Tom Jones Finds Taxpayer-Positive Interpretation of "Avrahami" Decision

Golden scales of justice in front of an American flag with yellow fringe

August 31, 2017 |

Golden scales of justice in front of an American flag with yellow fringe

News of the US Tax Court's August 21, 2017, decision on Avrahami v. Comm'r and Feedback Ins. Co., Ltd. v. Comm'r, 149 T.C. 7 (2017), has been concerning to many in the captive insurance industry. While the court's decision qualifies as a taxpayer loss, Tom Jones of McDermott Will & Emery LLP brought our attention to the decision's positive elements. Along the larger continuum of tax concerns relating to captives, this decision provides further clarity and should be beneficial to larger captives, said Mr. Jones.

In determining whether premiums paid by Avrahami-owned entities to Feedback Insurance Company (Feedback) were deductible under Internal Revenue Code (IRC) Section 162, Mr. Jones said the Tax Court's analytic methodology applied the long-standing principles previously used to identify insurance for federal income tax purposes. Of these principles (namely, risk shifting, risk distribution, common notions of insurance, and insurance risk), the opinion focused specifically on common notions of insurance and risk distribution.

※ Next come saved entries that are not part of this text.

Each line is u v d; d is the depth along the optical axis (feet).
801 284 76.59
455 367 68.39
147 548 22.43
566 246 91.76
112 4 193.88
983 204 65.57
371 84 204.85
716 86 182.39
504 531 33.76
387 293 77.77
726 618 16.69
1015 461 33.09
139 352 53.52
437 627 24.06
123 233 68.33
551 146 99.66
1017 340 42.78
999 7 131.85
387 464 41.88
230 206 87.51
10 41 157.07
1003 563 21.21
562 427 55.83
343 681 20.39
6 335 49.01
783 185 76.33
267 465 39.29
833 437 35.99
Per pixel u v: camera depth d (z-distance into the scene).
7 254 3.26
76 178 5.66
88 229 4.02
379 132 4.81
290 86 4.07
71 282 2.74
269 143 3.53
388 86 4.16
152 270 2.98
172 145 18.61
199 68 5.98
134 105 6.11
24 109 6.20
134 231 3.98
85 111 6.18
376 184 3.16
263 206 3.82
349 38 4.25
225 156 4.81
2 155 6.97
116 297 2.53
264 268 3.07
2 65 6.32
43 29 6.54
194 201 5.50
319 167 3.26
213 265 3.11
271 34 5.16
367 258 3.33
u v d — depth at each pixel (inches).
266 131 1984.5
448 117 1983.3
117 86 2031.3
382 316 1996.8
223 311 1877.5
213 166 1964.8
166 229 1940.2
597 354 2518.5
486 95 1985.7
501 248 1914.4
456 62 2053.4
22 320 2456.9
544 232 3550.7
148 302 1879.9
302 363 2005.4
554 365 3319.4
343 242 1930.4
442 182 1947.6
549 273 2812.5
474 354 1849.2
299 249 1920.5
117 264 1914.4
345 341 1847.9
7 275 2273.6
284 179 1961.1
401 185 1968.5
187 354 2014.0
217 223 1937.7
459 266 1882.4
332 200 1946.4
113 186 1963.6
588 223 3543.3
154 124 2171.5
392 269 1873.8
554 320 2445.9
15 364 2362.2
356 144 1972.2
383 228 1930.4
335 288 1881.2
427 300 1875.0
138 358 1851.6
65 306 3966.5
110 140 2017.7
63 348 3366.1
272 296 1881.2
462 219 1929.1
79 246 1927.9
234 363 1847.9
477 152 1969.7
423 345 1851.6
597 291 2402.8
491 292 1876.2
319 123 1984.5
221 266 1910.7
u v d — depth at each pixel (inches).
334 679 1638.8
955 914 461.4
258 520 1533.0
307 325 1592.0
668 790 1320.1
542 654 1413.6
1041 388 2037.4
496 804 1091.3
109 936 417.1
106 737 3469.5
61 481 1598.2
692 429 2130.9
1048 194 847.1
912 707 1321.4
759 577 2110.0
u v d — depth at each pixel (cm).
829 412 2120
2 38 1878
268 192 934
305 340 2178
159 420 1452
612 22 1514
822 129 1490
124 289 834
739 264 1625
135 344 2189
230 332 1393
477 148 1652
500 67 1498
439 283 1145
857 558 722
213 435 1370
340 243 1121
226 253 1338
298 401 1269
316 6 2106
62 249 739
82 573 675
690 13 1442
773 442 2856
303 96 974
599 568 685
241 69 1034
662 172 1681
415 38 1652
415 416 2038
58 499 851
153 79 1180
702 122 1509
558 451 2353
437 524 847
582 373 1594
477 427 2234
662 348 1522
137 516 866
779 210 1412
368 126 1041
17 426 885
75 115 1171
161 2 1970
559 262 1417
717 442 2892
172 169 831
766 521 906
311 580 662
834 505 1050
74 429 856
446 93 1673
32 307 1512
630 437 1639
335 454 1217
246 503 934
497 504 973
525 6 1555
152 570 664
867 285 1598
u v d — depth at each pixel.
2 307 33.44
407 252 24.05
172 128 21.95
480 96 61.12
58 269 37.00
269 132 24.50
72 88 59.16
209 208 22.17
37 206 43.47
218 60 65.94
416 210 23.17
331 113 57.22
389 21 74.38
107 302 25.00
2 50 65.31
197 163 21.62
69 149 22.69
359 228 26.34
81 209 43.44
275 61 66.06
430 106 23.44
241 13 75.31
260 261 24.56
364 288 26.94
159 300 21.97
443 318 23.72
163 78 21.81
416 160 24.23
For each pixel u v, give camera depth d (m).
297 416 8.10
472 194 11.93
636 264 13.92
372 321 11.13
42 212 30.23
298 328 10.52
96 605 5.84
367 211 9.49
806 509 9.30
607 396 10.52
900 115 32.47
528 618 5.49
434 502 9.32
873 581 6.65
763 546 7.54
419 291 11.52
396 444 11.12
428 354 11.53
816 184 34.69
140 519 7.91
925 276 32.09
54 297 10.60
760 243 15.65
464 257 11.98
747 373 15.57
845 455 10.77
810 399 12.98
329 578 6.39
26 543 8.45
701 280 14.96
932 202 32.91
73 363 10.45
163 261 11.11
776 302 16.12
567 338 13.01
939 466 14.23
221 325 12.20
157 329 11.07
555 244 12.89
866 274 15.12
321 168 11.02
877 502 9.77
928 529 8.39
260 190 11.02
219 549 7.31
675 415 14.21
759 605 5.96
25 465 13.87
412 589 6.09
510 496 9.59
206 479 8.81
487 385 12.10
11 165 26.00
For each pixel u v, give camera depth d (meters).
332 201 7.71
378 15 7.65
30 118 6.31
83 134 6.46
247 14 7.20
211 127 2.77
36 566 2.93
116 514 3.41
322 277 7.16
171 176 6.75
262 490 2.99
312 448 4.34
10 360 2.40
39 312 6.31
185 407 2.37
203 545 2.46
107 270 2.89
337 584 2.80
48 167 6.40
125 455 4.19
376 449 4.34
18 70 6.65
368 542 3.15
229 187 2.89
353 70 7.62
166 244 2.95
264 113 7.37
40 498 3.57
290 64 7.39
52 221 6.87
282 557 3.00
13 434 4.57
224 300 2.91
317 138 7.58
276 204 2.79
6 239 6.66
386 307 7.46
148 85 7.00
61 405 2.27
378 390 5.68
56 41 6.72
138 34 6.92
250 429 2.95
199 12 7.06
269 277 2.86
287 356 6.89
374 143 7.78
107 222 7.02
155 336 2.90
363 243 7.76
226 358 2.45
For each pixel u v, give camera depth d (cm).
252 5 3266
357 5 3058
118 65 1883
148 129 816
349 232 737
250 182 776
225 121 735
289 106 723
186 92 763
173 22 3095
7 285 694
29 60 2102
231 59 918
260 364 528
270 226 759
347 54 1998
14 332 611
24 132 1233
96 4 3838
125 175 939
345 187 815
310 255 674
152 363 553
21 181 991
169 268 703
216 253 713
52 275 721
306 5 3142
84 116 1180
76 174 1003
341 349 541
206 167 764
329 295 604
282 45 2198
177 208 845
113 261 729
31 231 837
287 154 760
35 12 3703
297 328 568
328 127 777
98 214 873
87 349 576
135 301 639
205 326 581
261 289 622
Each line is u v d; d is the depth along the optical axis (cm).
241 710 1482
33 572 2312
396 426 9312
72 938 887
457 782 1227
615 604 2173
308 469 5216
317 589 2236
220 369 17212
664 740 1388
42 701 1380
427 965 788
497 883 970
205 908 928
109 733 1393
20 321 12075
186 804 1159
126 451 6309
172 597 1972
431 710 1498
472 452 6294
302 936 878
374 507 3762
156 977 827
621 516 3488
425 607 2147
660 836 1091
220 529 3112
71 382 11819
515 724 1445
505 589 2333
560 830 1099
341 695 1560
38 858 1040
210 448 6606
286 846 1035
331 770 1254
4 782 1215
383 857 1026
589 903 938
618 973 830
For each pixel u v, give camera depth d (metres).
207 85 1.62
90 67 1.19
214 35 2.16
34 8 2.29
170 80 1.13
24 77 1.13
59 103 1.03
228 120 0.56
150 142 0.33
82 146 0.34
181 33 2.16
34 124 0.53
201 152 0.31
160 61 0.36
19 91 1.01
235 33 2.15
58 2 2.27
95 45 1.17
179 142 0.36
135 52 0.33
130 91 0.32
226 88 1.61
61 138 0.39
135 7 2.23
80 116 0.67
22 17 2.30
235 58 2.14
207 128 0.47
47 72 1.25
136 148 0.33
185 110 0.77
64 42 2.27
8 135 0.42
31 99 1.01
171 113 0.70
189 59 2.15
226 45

Mr. Jones said that in applying the insurance and risk distribution tests, it was clear that the Avrahamis, Feedback, and the Pan American Re risk pool did not measure up to past or present standards. For example, the policies appeared to be written so that there would rarely if ever be a claim payment. In fact, a claim was never reported on a policy until the Internal Revenue Service (IRS) audit, at which point, five claims were filed. Also, the Pan American Re pool was deemed not effective to distribute risk largely due to the circularity of cash flow. In summary, the pool was fundamentally flawed, effectively killing the adequacy of Feedback's risk distribution. 

Mr. Jones pointed out the following quotation from the opinion. "The Avrahamis were apparently confused about the terms of this policy. Mr. [Benyamin] Avrahami was under the impression that Feedback was at risk only for the amount of premiums put into Pan American—$360,000 each year—and testified that it would 'be weird' to lose money and if Feedback did he would 'freak out.'"

Mr. Jones observed that generally, Judge Mark V. Holmes was fair, seemingly open-minded, and opting not to challenge the transaction on every taxpayer deficiency. In addition, the judge did not impose certain penalties because he noted that the Avrahamis apparently acted in good faith in relying on the professional advice they were given.

"The IRS chose to litigate this case because it thought it would win," Mr. Jones said. "On the taxpayer risk continuum, the facts and circumstance in this case taken together are a dark shade of gray."

Mr. Jones emphasized that "of key importance to all captives stemming from this decision is that in analyzing risk distribution the focal point was not on the number of covered entities but rather on the number of independent risks."

He said the principle, enunciated in Rent-A-Center, Inc. v. Comm'r, 142 T.C. 1 (2014), and Securitas Holdings, Inc. v. Comm'r, No. 21206–10, 2014 Tax Ct. Memo LEXIS 225 (U.S. T.C. Oct. 29, 2014), "has beneficial implications for all captives but especially benefits larger captives."

While the Tax Court stated that "since Feedback was insuring only three affiliated entities in 2009 and four in 2010 ... when analyzing the number of related insured companies, Feedback failed to adequately distribute risk." The court said, "it isn't just the number of brother-sister entities that one should look at in deciding whether an arrangement is distributing risk. It's even more important to figure out the number of independent risk exposures."

Mr. Jones remarked that the IRS has not changed its official position, set forth in a 2002 revenue ruling, that no single brother-sister entity insured should account for more than 15 percent of the captive's risk, notwithstanding that in Rent-A-Center and Securitas, the largest brother-sister contained about two-thirds of the risk.

What about small captives? Mr. Jones stated that "when done right, micro-captives will be successful and will work just as intended when Congress enacted IRC Section 831(b)."

According to Mr. Jones, some key questions remain.

  • Will the Avrahamis appeal this loss?
  • Two other cases were heard last year by Judge Holmes (Caylor Land & Development, Inc. v. Comm'r and Wilson et al., v. Comm'r).

Let's see how they fare. Mr. Jones said it is possible that the Tax Court might issue a "memorandum" decision (considered of lesser importance) because the issues of the Caylor and Wilson cases may have already been decided in Avrahami. Or, possibly, these cases may well be settled using the same principles as enunciated in the Avrahami decision, although, given its victory, the IRS settlement terms offered undoubtedly would be harsh on the taxpayers.